Tenet (2020)
I don’t pretend to fully understand Nolan’s latest film, “Tenet.” But I don’t think you have to (or even that it is necessarily possible to fully understand it). It is enjoyable on a level completely independent from the plot.
At the risk of over-simplification, a plot outline for Tenet would go as follows:
At some point in the future, it is discovered that one can reverse the entropy of the universe and flow or live backwards in time. Using this discovery, a madman intends to explode a reverse-entropy bomb ending time and space. Working both forwards and backwards in time, a group is resisting his efforts, trying to save the universe.
Hurts your head, right?
Never mind all of that. The film is really about the timeless debate between fate and freewill. Do we choose what we do in life, or is it predetermined for us?
Thus, the clever name of the film: “Tenet.” The definition of the word is, “a principle of belief, especially a foundational one to religion or philosophy.” And that is what the movie is exploring. And, bonus, the word is a palindrome which neatly reflects the plot of the movie.
The answer that the movie gives to the question of whether freewill or fate governs our actions is: both. And that is precisely the answer that true Biblical Christianity lands on as well. There is a paradoxical tension in scripture between the absolute sovereignty of God and the personal responsibility of man. He is in control, but we have to choose.

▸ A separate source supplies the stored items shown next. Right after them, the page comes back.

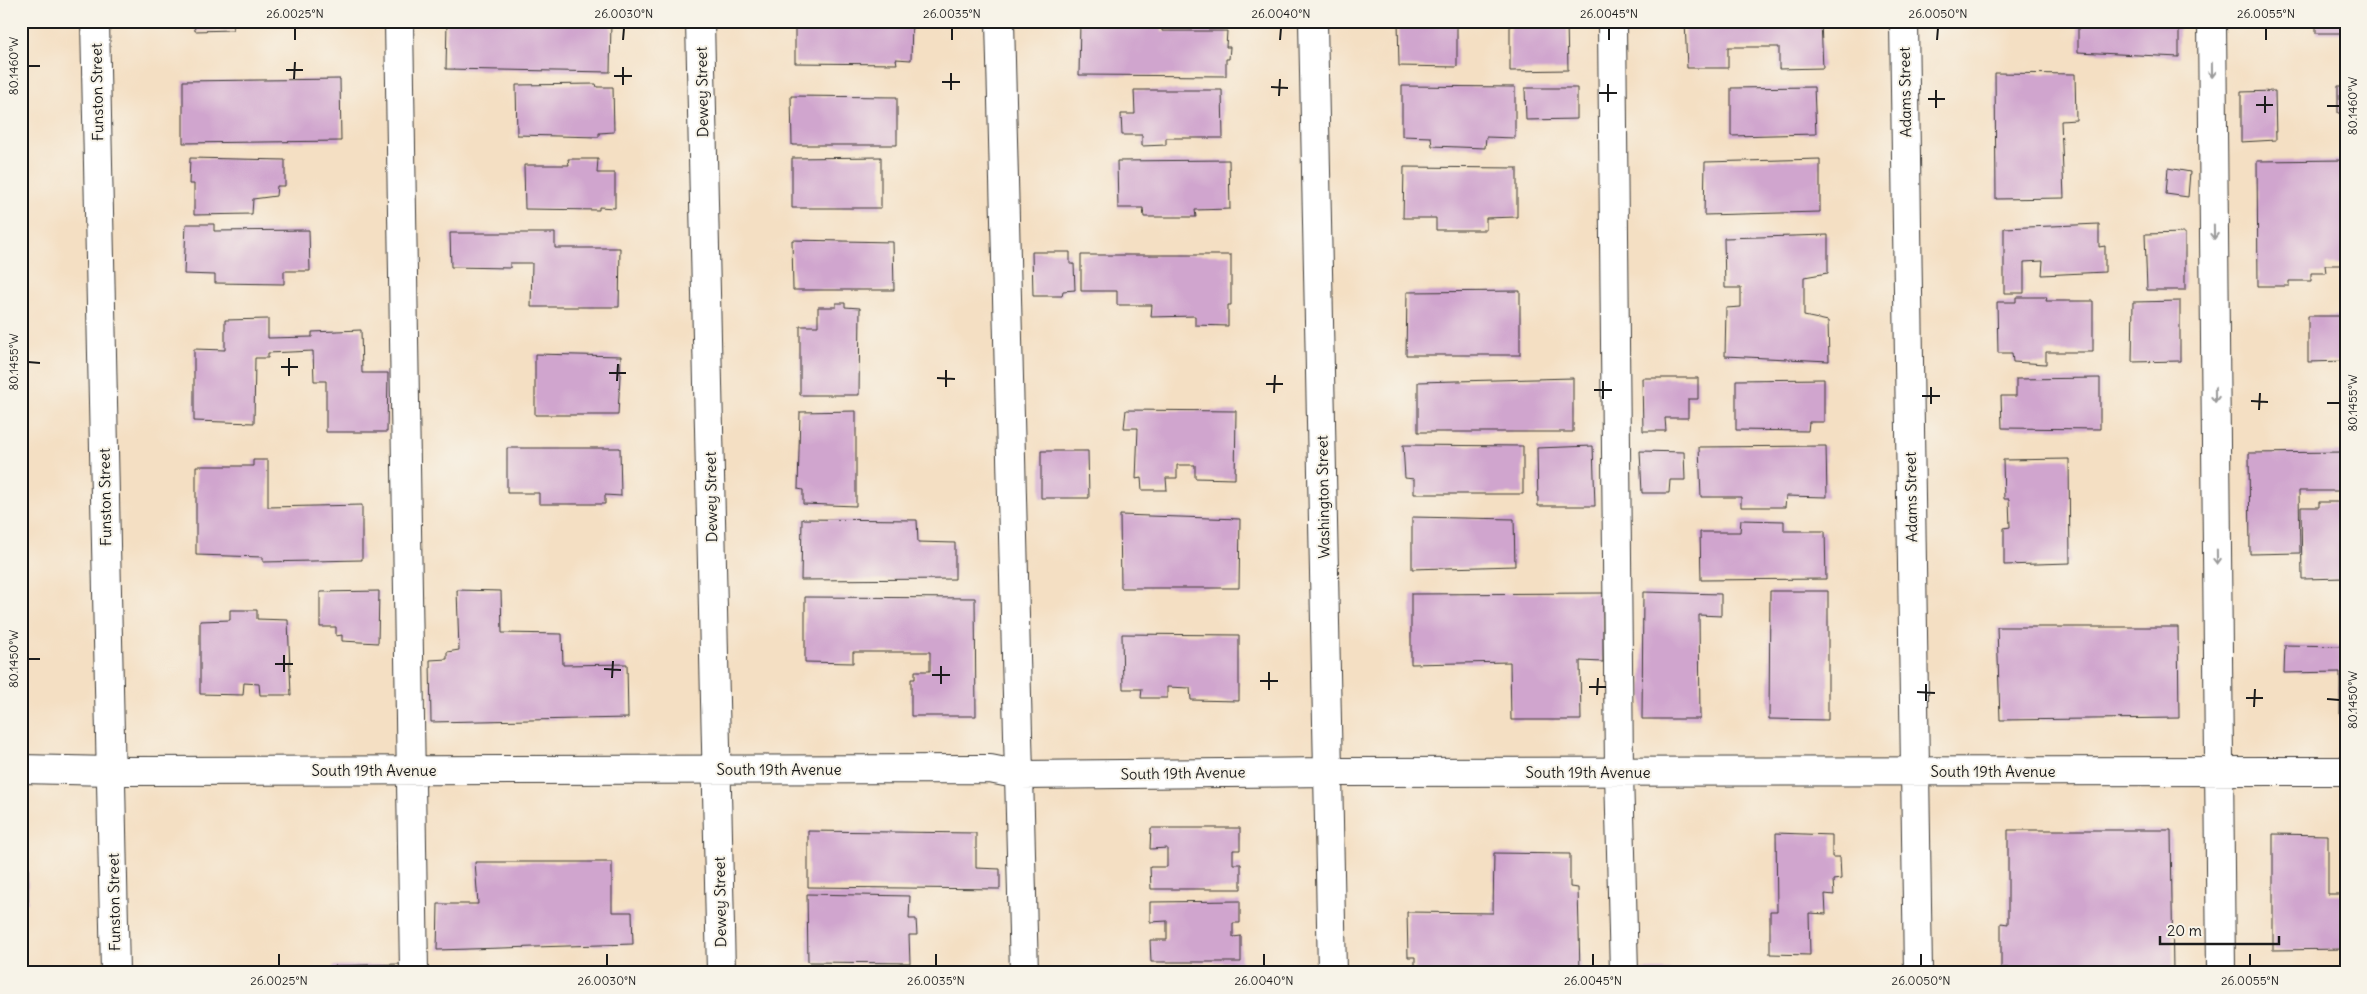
<svg xmlns="http://www.w3.org/2000/svg" width="2367" height="994" viewBox="0 0 2367 994" font-family="Delius,sans-serif">
	<style>
		.building { fill: #d0a5ce }
		.lines { fill: none; stroke-linecap: round; stroke-linejoin: round }
		.minor-casing { stroke: #3c3935; stroke-width: 30 }
		.minor { stroke: #fff; stroke-width: 28 }
		.oneway { stroke: #999 }
		.ticks { fill: none; stroke: #1c1c1c; stroke-width: 2 }
		.labels { text-anchor: middle; dominant-baseline: central; stroke-width: 4; stroke-linejoin: round; paint-order: stroke }
		.street-label { font-size: 15px; fill: #1c1c1c; stroke: #f7f3e8 }
		.neatline { fill: none; stroke: #1c1c1c; stroke-width: 2 }
		.ticks-label { font-size: 12px; text-anchor: middle; fill: #1c1c1c }
	</style>
	<rect width="100%" height="100%" fill="#f7f3e8"/>
	<filter id="ink" filterUnits="userSpaceOnUse"><feTurbulence type="fractalNoise" baseFrequency=".02" numOctaves="2"/><feDisplacementMap in="SourceGraphic" scale="10" xChannelSelector="R" yChannelSelector="G"/><feConvolveMatrix kernelMatrix="1 2 1 2 8 2 1 2 1" color-interpolation-filters="sRGB"/></filter>
	<filter id="wash" filterUnits="userSpaceOnUse"><feTurbulence type="fractalNoise" baseFrequency=".0096" numOctaves="4" result="noise"/><feDisplacementMap in="SourceGraphic" scale="20" xChannelSelector="R" yChannelSelector="G"/><feGaussianBlur stdDeviation="1.12" result="paint"/><feColorMatrix in="noise" values="0 0 0 0 0 0 0 0 0 0 0 0 0 0 0 0 0 1.4 0 .05"/><feComposite in="paint" operator="in"/></filter>
	<g filter="url(#wash)">
		<rect width="100%" height="100%" fill="#f4dfc3"/>
		<g id="blocks">
			<path class="building" d="M194 21H234L233 30 195 31Z
				M447 21H611L610 72 446 69Z
				M795 21H912L911 60 896 59 897 64 795 63Z
				M1080 21H1162V31H1227L1226 47H1230L1229 59H1226V76L1079 75Z
				M1398 21H1449V25H1457V67L1399 66Z
				M1510 21H1567L1568 70 1510 71Z
				M1685 21H1821L1823 68 1779 69V47H1728V68H1687Z
				M2078 21H2179V57L2078 52Z
				M2316 21H2346V33H2316Z
				M1995 73 2075 74 2076 120 2061 121 2064 198 1996 199Z
				M340 79 341 141 183 143V81Z
				M596 84 597 87H613L614 132 599 133V137L517 135 516 85Z
				M1402 86 1515 87V138L1486 137 1485 148 1432 146 1431 137 1402 136Z
				M2338 86H2346V113H2338Z
				M1814 87 1816 134 1731 136V88Z
				M1525 88H1577V119L1526 120Z
				M1134 90H1222L1223 138H1166V145L1142 146V135H1122L1121 114H1135Z
				M2275 91 2276 140 2241 142V92Z
				M791 96 897 97V145H792Z
				M881 157V208H792V158Z
				M190 158 285 160V186H277L276 196 253 199 252 214 194 215V184H189Z
				M568 159H598L597 173H615V208L599 207V210L525 209 524 165H569Z
				M1820 159V212L1704 215 1705 162Z
				M1229 160 1230 209 1195 210 1196 217H1144L1143 208H1118L1117 161Z
				M2346 160V265H2325L2326 273H2311V281H2289V286H2258L2257 161Z
				M1404 167 1517 168V217L1486 218V230H1436V218H1403Z
				M2168 168 2190 172 2188 197 2166 194Z
				M186 224H214V231L309 230 310 271H284V284L215 283V275L184 274Z
				M2099 224V247L2105 246V272L2042 275 2043 261 2024 262V293H2004V228Z
				M450 233H555V248H620L619 307H531L532 263H510V268L451 267Z
				M2185 233V290H2147L2145 234Z
				M1828 235V273L1804 277V316L1828 321 1829 361 1725 356 1726 308 1741 307V288H1725L1724 238Z
				M792 240 893 242 894 290H793Z
				M1032 252H1070V264H1074L1075 290 1063 291 1062 296H1033Z
				M1081 255H1231V305H1228V326L1195 325V316L1151 317 1152 305H1117V291H1081Z
				M1520 291V355H1406L1407 292Z
				M2016 297H2047L2046 301H2093V352H2046V364L2013 362 2012 353H1998L1997 302H2016Z
				M2180 301V361L2132 362 2133 302Z
				M836 303H845V307L860 308 859 395H800V326H818V307H836Z
				M2308 316H2346V361L2308 362Z
				M268 319V338L312 337V332L361 330 362 373H388L387 432H326V381H314L313 351 268 353V358H255L254 423 194 421V349L225 350V320Z
				M535 354 621 356 618 415H535Z
				M1573 378V432H1418V382Z
				M1642 378H1698V399H1688V418H1665L1666 431H1643Z
				M2100 378V429L2002 428 2001 396H2016V379Z
				M1824 379V422H1809L1808 431 1736 430V380Z
				M1126 410 1236 411 1235 479 1195 478V465H1177V478H1166L1167 490H1142L1141 478 1136 479 1138 428H1124Z
				M856 411V506L803 504V490L798 489 800 412Z
				M1403 445 1523 446V494H1414V479L1405 478Z
				M1593 446 1595 506H1538L1537 448Z
				M1826 446 1827 497 1786 496 1785 507H1741V497H1701L1699 447Z
				M507 448H620L621 496 605 495V504H539V493H507Z
				M1041 451H1088L1089 498H1041Z
				M1640 451 1684 452 1685 480H1670L1669 493H1642Z
				M2346 452V491H2299L2300 553 2250 554 2249 453Z
				M2069 459 2070 563 2004 565V528L2010 527 2009 499H2004L2003 460Z
				M253 460H268V507L362 505V560L263 562V557L196 555V466H253Z
				M2319 502H2346V578L2302 579 2301 507H2319Z
				M1120 515 1240 519 1239 588H1121Z
				M1412 517 1514 519 1515 566 1412 569Z
				M802 519 917 520 918 542 955 543V579L801 580Z
				M1741 520 1784 521V531H1825L1826 579 1701 580 1700 532H1740Z
				M457 590 501 591 502 633 562 634 563 665 627 664 628 718 431 722 430 660 447 659V652L459 650Z
				M379 591 378 643 342 641V635L336 636V627H320V592Z
				M1770 591H1828V720L1769 719Z
				M1643 592 1721 594V616L1699 615 1700 719H1642Z
				M1603 593V662L1580 661 1581 720H1511L1510 662 1411 664V594Z
				M805 597 975 598 976 716H911V679H915V671H930V652H853V663L805 662Z
				M230 610H257V619L288 620 291 695H260L259 684 244 683 243 695 200 694V621L230 620Z
				M1997 627H2178L2179 718 2000 720Z
				M1122 634 1239 635V701L1191 700 1190 688 1167 687V698H1141L1142 689H1123Z
				M2285 645 2346 646V714H2340V672L2284 673Z
				M1151 828H1240V850H1233V864H1241V889H1151L1150 867H1167V848L1150 849Z
				M2008 830H2171L2173 973H2008L2009 968H2001V923L2008 924Z
				M808 831 976 833V868L1000 869V889L808 887Z
				M1776 833 1832 835V857H1840L1841 879 1833 880 1834 895 1825 894 1826 914 1809 913 1810 955 1770 954V911H1777Z
				M2273 834 2328 835V894H2346V949L2273 950Z
				M21 851H28V902H21Z
				M1494 853 1570 854V887L1578 888 1580 973H1415V957H1408L1407 912 1493 913Z
				M475 862H612V912H632L633 944 437 950 438 904H478Z
				M807 894 910 896 909 919H916L917 935H909L910 963 808 962Z
				M1240 901V923H1233V937L1241 936V962H1151L1150 940H1167V921L1150 922V902Z
				M400 964V973H333V966Z
				M1641 970H1685V973H1641Z
				M208 971H257V973H208Z"/>
		</g>
	</g>
	<g filter="url(#ink)">
		<use href="#blocks" fill-opacity="0" stroke="#3c3935" stroke-width="1"/>
		<g class="lines">
			<g class="minor-casing">
				<path id="minor" d="M95 21 115 973
					M399 21 414 973
					M700 21 721 973
					M1000 21 1024 973
					M1313 21 1332 973
					M1612 21 1619 772 1624 973
					M1904 21 1918 973
					M2212 21 2221 973
					M21 769 111 771 990 769 1020 775 1329 772 2346 771"/>
			</g>
			<use href="#minor" class="minor"/>
		</g>
		<defs><path id="oneway-shaft" d="M-6 0H5M1.5-3L5.5 0L1.5 3" fill="none" stroke-width="1.6" stroke-linecap="round" stroke-linejoin="round" transform="scale(1.25)"/></defs>
		<g class="oneway">
			<use href="#oneway-shaft" transform="translate(2212 70) rotate(89)"/>
			<use href="#oneway-shaft" transform="translate(2214 232) rotate(89)"/>
			<use href="#oneway-shaft" transform="translate(2215 395) rotate(89)"/>
			<use href="#oneway-shaft" transform="translate(2217 557) rotate(89)"/>
		</g>
	</g>
	<path class="ticks" d="M295 40V28M623 40 624 28M952 40V28M1280 40 1281 28M1609 40V28M1937 40 1938 28M2266 40V28M28 66H40M286 70H303M614 76H632M294 79 295 62M942 82H960M623 85V67M1271 87 1288 88M951 90V73M1599 93H1617M1279 96 1280 79M1928 99H1945M1608 102V84M2256 105H2273M2327 106H2340M1936 108V90M2265 113V96M28 362 40 363M281 367H298M609 373H626M289 376V358M937 378 955 379M617 381 618 364M1266 384H1283M946 387V370M1594 390H1612M1274 393 1275 375M1922 396H1940M1603 399V381M2251 401 2268 402M2327 403H2340M1931 404V387M2259 410 2260 393M28 659H40M275 664H293M604 669 621 670M284 672V655M932 675H950M612 678 613 661M1260 681H1278M941 684V666M1589 687H1606M1269 690V672M1917 692 1935 693M1597 695 1598 678M2246 698H2263M2327 699 2340 700M1926 701V684M2254 707 2255 689M279 966V954M607 966V954M936 966V954M1264 966V954M1593 966V954M1921 966V954M2250 966V954"/>
	<g class="labels">
		<g class="street-label">
			<text transform="translate(97 92) rotate(-91)">Funston Street</text>
			<text transform="translate(702 92) rotate(-91)">Dewey Street</text>
			<text transform="translate(1905 92) rotate(-91)">Adams Street</text>
			<text transform="translate(105 497) rotate(-91)">Funston Street</text>
			<text transform="translate(711 497) rotate(-91)">Dewey Street</text>
			<text transform="translate(1323 497) rotate(-91)">Washington Street</text>
			<text transform="translate(1911 497) rotate(-91)">Adams Street</text>
			<text x="779" y="769">South 19th Avenue</text>
			<text x="374" y="770">South 19th Avenue</text>
			<text x="1993" y="771">South 19th Avenue</text>
			<text x="1588" y="772">South 19th Avenue</text>
			<text transform="translate(1183 773) rotate(-1)">South 19th Avenue</text>
			<text transform="translate(114 902) rotate(-91)">Funston Street</text>
			<text transform="translate(720 902) rotate(-91)">Dewey Street</text>
		</g>
	</g>
	<rect width="2367" height="994" fill="none" stroke="#f7f3e8" stroke-width="55"/>
	<path d="M2160 936v8h119v-8" fill="none" stroke="#1c1c1c" stroke-width="2.5"/>
	<text x="2167" y="936" font-size="15" fill="#1c1c1c" stroke="#f7f3e8" stroke-width="4" paint-order="stroke">20 m</text>
	<rect x="28" y="28" width="2312" height="938" class="neatline"/>
	<g class="ticks-label">
		<text x="295" y="18">26.0025°N</text>
		<text x="624" y="18">26.0030°N</text>
		<text x="952" y="18">26.0035°N</text>
		<text x="1281" y="18">26.0040°N</text>
		<text x="1609" y="18">26.0045°N</text>
		<text x="1938" y="18">26.0050°N</text>
		<text x="2266" y="18">26.0055°N</text>
		<text transform="translate(14 66) rotate(-90)" y="4">80.1460°W</text>
		<text transform="translate(2353 106) rotate(-90)" y="4">80.1460°W</text>
		<text transform="translate(14 362) rotate(-90)" y="4">80.1455°W</text>
		<text transform="translate(2353 403) rotate(-90)" y="4">80.1455°W</text>
		<text transform="translate(14 659) rotate(-90)" y="4">80.1450°W</text>
		<text transform="translate(2353 700) rotate(-90)" y="4">80.1450°W</text>
		<text x="279" y="985">26.0025°N</text>
		<text x="607" y="985">26.0030°N</text>
		<text x="936" y="985">26.0035°N</text>
		<text x="1264" y="985">26.0040°N</text>
		<text x="1593" y="985">26.0045°N</text>
		<text x="1921" y="985">26.0050°N</text>
		<text x="2250" y="985">26.0055°N</text>
	</g>
</svg>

In the film, this is best seen in Robert Pattinson’s character, Neil. Towards the end of the film, he is preparing to head back into the battle for an extra, third, time. He is headed to accomplish a task that ensures their success but means also that he will die. When asked if they can’t just change the future through different choices, he sums up the tenet, “What's happened, happened. Which is an expression of fate in the mechanics of the world. It's not an excuse to do nothing.”
Even if you know that God is in control, and that His plans will work out, that is not an excuse from making choices and living life according to our best understanding of God’s plan. If we know He will win, then that is a huge motivation to act! But, to those hyper Calvinists who claim that we need do nothing for God’s plan because it will work out in the end without our choices or actions… I hate to break it to them, but in their nomenclature that are most likely among the predestined to damnation.